I deemed it cautious to enter the building as I’d left Minette’s, by a back courtyard window. Even if the police were gone, Madame Durrell would still be lurking, and I was no closer to paying repairs and rent. That evening, Talma reluctantly boosted me up a downspout so I could peek into my own apartment. It was unchanged, the mattress still torn, feathers spotting my abode like flakes of snow. The latch was shiny, however, meaning the lock had been changed. My landlady was trying to make sure I’d settle my debt before getting my things. Given that my floor was her ceiling, I’d decided an oblique attack would be best.

“Keep a lookout,” I whispered to my companion.

“Hurry! I saw a gendarme down the alley!”

“I’ll be in and out without a peep of noise.”

I sidled on the sill to my neighbor Chabon, a librarian who each evening tutored the children of the newly striving. As I’d hoped, he was gone. The truth was that I had no hope of bribing a man of his rigid and rather dull rectitude, and was counting on his absence. I broke a pane and opened his window. He’d be disturbed to find a hole in his wall but I was, after all, on a mission for France.

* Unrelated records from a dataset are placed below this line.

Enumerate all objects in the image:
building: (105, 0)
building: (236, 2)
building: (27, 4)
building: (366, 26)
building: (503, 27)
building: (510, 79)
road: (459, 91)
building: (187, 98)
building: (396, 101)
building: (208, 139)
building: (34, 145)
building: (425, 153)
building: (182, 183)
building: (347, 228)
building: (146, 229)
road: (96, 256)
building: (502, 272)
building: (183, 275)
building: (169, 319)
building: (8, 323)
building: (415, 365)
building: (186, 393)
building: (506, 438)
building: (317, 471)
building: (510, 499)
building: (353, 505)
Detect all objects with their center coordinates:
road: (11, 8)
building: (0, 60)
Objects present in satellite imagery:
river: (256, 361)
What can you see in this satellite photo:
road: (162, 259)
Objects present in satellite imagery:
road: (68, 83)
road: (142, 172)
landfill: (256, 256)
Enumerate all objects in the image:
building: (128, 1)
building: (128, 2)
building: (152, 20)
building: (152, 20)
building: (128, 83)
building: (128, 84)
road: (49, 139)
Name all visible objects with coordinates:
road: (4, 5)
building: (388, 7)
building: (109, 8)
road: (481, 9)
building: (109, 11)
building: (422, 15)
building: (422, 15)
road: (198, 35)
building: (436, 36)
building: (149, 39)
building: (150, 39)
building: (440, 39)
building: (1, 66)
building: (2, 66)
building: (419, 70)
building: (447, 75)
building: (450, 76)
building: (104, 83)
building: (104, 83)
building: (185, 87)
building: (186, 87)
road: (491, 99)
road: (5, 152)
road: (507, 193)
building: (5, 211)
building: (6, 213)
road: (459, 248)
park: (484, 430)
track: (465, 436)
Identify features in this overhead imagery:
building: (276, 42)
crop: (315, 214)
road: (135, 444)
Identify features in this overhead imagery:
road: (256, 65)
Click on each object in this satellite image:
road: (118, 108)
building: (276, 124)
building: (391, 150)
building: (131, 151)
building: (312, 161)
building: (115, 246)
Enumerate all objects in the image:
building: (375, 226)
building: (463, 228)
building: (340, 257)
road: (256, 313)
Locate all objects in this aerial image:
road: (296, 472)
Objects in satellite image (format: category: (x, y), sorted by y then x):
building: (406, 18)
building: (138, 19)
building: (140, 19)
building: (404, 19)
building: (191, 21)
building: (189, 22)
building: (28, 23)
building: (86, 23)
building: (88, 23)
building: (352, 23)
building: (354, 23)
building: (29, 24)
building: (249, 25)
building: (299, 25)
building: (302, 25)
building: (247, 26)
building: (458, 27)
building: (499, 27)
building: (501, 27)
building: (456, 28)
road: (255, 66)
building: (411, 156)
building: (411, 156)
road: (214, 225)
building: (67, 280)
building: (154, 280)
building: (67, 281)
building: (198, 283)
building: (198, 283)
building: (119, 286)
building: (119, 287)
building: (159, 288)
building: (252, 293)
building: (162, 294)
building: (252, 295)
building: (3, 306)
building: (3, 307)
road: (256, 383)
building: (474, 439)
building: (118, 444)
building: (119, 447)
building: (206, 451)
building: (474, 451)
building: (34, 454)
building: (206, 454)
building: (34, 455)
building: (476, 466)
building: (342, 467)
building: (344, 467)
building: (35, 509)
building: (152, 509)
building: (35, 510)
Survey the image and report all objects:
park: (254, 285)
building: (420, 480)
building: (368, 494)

His room smelled of books and pipe smoke. I dragged a heavy chest away from the wall opposite my own place and used my tomahawk to pry at the wainscoting. Did I mention the hatchet could work as wedge and lever, too? I’m afraid I splintered a few boards, but I’m no carpenter, either. I was making more sound than I’d promised, but if I was quick it wouldn’t matter. I saw my powder horn and the butt of my gun.

Then I heard the click of the lock on my own door, and footsteps in my apartment. Someone had heard the noise! Hastily, I shouldered the horn, grabbed the rifle, and started to slowly draw it out the wall, fighting the awkward angle.

I just about had it free when someone grabbed the barrel from the other side.

I peered through the hole. Facing me was the visage of Madame Durrell, her red hair seemingly electrified, her hideously rouged mouth pursed in triumph. “You think I don’t know your tricks? You owe me two hundred francs!”

“Which I’m traveling to earn,” I whispered hoarsely. “Please let go my gun, Madame, so I can satisfy my debts.”

“How, by murdering another? Pay, or I shout for the police!”

“I haven’t murdered anyone, but I still need time to put things to right.”

“Starting with your rent!”

“Be careful, I don’t want to hurt you. The rifle is loaded.” It was a frontier habit acquired from the voyageurs.

“Do you think I’m afraid of the likes of you? This gun is collateral!”